Ex-School Worker Gets 160 Years For Sex Abuse
Originally published by The Associated Press, July 13, 2001
WACO — A former Central Texas school worker has received sentences totaling 160 years in prison for abusing a girl over a five-year period.
Clayton Eugene Reeves was sentenced Thursday by State District Judge George Allen following his conviction on 11 counts of sexual misconduct.
Allen sentenced Reeves, a former Lorena school system maintenance worker, to maximum 20-year prison terms on each count and ordered that seven of the terms be served consecutively.
The earliest Reeves would be eligible for parole would be in about 80 years, court officials said.
Reeves, 42, rejected an 18-year plea bargain offer from prosecutors Beth Toben and Mark Parker before his trial started, said his attorney, Abel Reyna.
The defendant did not testify during his four-day trial.
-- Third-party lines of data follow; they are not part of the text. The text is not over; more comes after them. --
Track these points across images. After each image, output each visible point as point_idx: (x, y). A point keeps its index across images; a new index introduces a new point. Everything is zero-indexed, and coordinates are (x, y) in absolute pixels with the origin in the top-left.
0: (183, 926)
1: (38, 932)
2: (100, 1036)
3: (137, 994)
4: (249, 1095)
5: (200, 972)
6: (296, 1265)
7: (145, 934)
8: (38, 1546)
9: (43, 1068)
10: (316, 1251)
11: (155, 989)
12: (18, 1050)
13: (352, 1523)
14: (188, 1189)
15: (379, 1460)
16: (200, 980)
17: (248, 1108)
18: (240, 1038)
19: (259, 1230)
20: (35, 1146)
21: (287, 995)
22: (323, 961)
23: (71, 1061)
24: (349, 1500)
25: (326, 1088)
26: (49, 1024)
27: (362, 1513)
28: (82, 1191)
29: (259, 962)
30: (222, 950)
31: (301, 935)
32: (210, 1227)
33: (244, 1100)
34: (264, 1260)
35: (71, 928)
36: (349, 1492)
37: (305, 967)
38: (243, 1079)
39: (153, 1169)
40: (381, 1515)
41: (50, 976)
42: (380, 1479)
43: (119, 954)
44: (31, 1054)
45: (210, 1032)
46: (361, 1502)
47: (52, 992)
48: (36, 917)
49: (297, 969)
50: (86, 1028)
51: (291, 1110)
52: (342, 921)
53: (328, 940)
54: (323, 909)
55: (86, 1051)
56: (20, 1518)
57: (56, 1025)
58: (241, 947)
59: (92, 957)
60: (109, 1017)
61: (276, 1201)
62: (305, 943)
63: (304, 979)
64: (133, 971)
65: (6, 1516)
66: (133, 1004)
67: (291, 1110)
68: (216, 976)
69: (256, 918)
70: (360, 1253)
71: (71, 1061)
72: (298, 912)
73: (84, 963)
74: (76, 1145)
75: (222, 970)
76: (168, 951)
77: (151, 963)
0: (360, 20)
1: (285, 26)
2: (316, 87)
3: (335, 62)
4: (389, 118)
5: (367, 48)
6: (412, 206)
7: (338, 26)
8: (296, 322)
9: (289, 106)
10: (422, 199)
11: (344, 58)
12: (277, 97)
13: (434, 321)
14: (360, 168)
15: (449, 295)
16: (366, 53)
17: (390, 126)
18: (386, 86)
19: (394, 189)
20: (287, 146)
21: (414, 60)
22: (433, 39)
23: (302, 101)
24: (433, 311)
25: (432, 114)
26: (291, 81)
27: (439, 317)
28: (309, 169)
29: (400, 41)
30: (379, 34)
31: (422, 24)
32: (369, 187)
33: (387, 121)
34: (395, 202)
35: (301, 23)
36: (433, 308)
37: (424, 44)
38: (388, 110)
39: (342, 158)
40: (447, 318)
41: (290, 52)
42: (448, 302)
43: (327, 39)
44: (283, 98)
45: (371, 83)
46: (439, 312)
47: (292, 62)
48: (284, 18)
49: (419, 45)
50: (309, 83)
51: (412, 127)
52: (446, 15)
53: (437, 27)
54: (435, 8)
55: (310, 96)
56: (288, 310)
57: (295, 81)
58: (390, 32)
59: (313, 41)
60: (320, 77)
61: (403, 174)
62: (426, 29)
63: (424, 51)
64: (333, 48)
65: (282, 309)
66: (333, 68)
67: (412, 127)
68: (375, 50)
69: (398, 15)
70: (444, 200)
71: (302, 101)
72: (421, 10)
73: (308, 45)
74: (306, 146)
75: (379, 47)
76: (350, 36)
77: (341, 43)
A jury of six men and six women deliberated just over an hour Thursday before convicting Reeves on eight counts of sexual assault and three counts of indecency with a child in the attacks on a Lorena girl.
Reeves was described by a prosecutor as "truly a sexual predator."
Before the defendant asked the judge to assess his punishment, prosecutors had intended to call the girl's younger sister as a witness and possibly show a videotape that would prove that he had abused both girls.
The younger victim did not testify. But the older sister, who called Reeves "Satan," told him that he never "broke" her.
"I am a survivor," she testified.
She then read three poems that she had written that chronicled her years of abuse.